Multi-duration Saliency Prediction with Implicit Representation learning
Description: Multi-duration saliency prediction is an important task in understanding temporal human visual attention. Previous methods [2,3] can only predict the saliency map at certain discrete timesteps, for example at 0.5s, 3s, 5s. Implicit neural representation learning shows very strong performance in modeling continuous functions. For example, it has achieved great success in 3d reconstruction, image/video super-resolution, talking face generation, etc. In this project, our goal is to develop a computational model to predict continuous human visual attention with implicit representation learning.
Goal:
* Process the raw gaze data from our internal dataset GazeRecall to obtain the saliency ground truth
* Follow [1] to develop a MLP-CNN based model for multiduration saliency prediction.

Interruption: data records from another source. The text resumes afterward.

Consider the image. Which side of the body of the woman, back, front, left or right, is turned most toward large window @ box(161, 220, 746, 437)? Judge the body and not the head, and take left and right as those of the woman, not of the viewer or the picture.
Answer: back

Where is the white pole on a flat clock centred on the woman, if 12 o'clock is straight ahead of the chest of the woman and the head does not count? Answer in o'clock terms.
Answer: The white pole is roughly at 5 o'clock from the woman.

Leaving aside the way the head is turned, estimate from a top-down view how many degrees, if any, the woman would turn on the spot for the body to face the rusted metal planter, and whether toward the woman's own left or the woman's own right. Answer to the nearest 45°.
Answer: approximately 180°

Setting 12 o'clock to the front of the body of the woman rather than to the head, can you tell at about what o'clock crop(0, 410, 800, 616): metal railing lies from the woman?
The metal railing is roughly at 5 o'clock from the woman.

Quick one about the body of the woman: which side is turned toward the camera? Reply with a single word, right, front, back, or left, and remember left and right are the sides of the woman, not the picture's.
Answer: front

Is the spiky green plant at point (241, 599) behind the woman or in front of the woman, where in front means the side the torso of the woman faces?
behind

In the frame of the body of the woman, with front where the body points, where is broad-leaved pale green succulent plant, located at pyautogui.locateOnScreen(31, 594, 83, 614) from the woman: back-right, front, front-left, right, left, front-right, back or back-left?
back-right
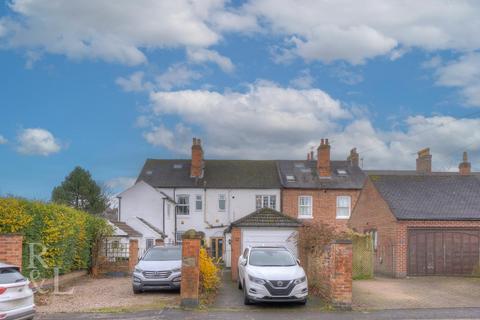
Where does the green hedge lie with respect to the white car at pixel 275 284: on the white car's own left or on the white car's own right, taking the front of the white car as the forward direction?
on the white car's own right

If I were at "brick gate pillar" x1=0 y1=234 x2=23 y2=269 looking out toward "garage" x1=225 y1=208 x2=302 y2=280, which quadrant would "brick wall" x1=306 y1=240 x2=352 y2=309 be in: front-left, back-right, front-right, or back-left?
front-right

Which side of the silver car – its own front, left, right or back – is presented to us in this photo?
front

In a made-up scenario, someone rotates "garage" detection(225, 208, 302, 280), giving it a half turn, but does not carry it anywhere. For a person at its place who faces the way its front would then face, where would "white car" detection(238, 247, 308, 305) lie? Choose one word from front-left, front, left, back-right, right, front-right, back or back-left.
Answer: back

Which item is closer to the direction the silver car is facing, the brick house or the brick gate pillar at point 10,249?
the brick gate pillar

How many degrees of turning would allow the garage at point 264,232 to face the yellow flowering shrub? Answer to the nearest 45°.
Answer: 0° — it already faces it

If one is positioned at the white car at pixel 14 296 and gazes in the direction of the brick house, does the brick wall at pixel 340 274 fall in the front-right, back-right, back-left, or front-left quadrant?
front-right

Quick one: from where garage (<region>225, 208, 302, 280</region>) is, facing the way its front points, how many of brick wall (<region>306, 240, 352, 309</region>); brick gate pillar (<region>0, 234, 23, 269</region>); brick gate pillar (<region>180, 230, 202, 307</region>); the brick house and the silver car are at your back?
1

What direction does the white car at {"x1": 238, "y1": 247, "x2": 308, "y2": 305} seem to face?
toward the camera

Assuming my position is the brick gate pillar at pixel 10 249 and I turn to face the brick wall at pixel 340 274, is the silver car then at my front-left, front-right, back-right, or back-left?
front-left

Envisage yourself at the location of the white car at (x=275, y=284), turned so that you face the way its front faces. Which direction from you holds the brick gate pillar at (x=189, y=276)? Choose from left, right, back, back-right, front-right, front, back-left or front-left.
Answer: right

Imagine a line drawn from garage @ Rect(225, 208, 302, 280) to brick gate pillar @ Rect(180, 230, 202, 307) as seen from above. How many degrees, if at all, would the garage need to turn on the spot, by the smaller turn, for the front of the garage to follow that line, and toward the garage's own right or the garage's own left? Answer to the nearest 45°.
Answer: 0° — it already faces it
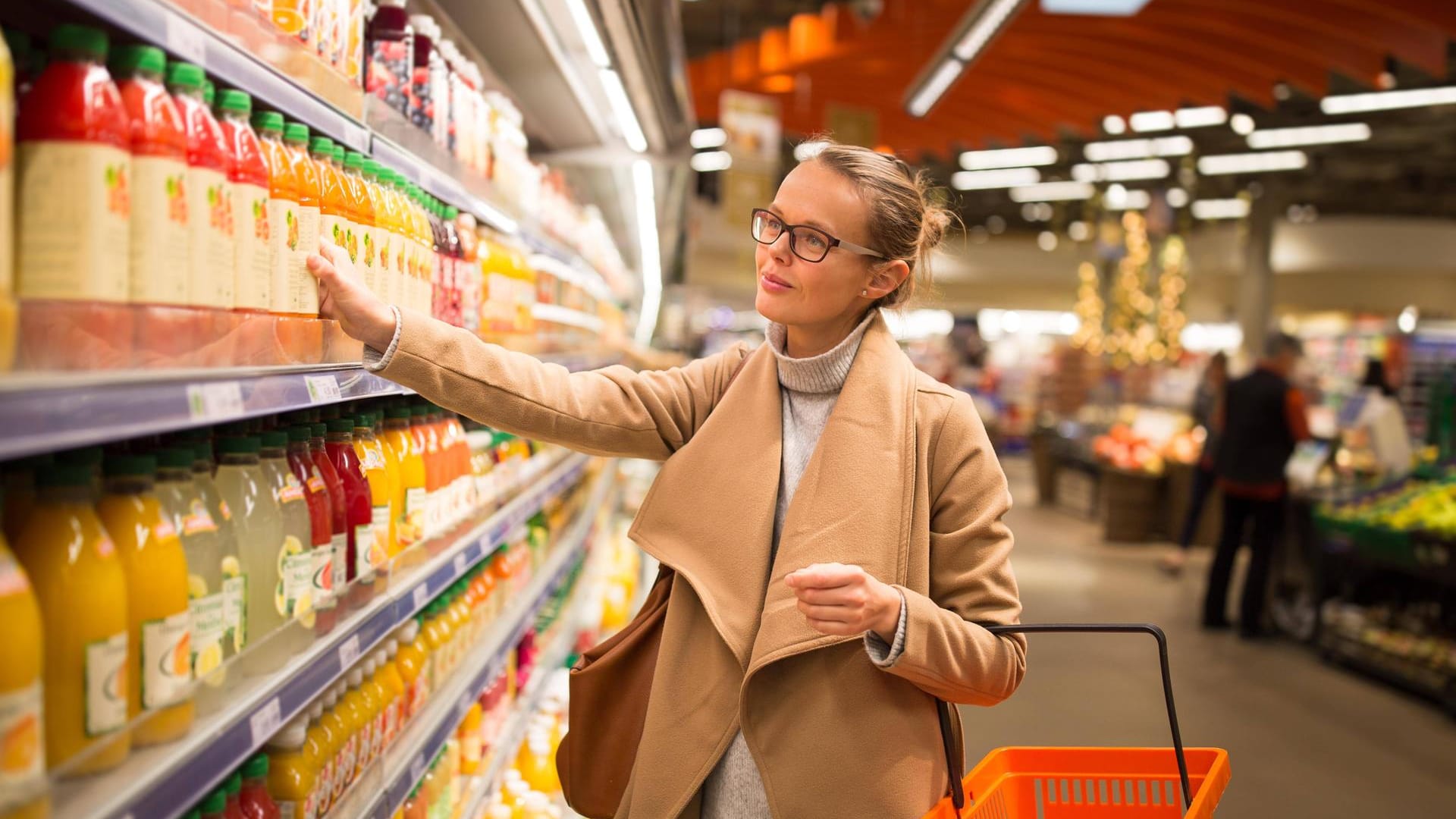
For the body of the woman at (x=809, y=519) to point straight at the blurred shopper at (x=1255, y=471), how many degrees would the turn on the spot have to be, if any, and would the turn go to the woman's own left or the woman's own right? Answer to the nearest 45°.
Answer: approximately 180°

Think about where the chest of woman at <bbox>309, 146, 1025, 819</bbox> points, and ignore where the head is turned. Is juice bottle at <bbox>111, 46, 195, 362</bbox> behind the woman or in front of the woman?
in front

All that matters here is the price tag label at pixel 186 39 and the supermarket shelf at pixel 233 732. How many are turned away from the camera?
0

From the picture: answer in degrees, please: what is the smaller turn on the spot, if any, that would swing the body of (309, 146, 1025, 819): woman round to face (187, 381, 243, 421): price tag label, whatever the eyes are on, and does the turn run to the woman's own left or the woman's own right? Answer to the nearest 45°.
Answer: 0° — they already face it

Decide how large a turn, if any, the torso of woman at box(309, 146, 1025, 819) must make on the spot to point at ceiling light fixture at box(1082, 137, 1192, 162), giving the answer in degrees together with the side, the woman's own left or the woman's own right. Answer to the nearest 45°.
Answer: approximately 180°

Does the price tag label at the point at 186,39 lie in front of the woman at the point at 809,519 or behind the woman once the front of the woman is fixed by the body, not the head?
in front

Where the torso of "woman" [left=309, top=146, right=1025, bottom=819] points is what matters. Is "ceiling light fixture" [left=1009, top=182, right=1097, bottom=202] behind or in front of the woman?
behind

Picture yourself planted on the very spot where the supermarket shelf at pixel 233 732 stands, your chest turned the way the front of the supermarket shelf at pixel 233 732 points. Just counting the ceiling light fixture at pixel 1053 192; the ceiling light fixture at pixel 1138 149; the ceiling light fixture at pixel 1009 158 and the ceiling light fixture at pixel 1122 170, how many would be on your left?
4

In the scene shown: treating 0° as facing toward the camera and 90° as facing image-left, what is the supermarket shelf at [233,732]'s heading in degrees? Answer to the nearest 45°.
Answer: approximately 315°

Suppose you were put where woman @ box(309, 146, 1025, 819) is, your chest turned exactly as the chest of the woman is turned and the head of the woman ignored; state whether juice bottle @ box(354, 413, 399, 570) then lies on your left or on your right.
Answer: on your right

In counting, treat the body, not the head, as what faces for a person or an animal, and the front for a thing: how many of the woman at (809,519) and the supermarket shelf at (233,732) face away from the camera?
0
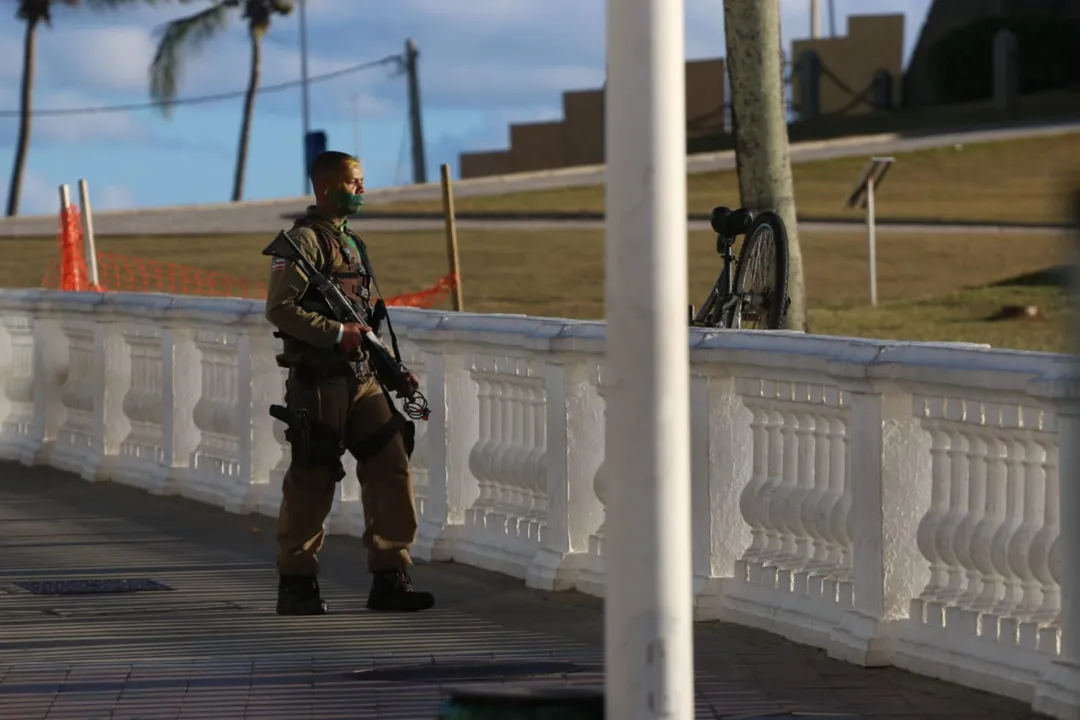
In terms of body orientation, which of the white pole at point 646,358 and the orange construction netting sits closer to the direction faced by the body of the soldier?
the white pole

* Evaluate the model performance.
Supervisor: Chuhan Jiao and Yao Wang
Distribution: 10% Literature, 15% Data preparation, 60% Implementation, 30% Evaluation
Requirements: Strong programming skills in Python and PyTorch. Interest in implicit neural representation learning.
Literature: [1] Doukas, Michail Christos, Stylianos Ploumpis, and Stefanos Zafeiriou. "Dynamic Neural Portraits." Proceedings of the IEEE/CVF Winter Conference on Applications of Computer Vision. 2023.
[2] Fosco, Camilo, et al. "How much time do you have? modeling multi-duration saliency." Proceedings of the IEEE/CVF Conference on Computer Vision and Pattern Recognition. 2020.
[3] Aydemir, Bahar, et al. "TempSAL--Uncovering Temporal Information for Deep Saliency Prediction." arXiv preprint arXiv:2301.02315 (2023).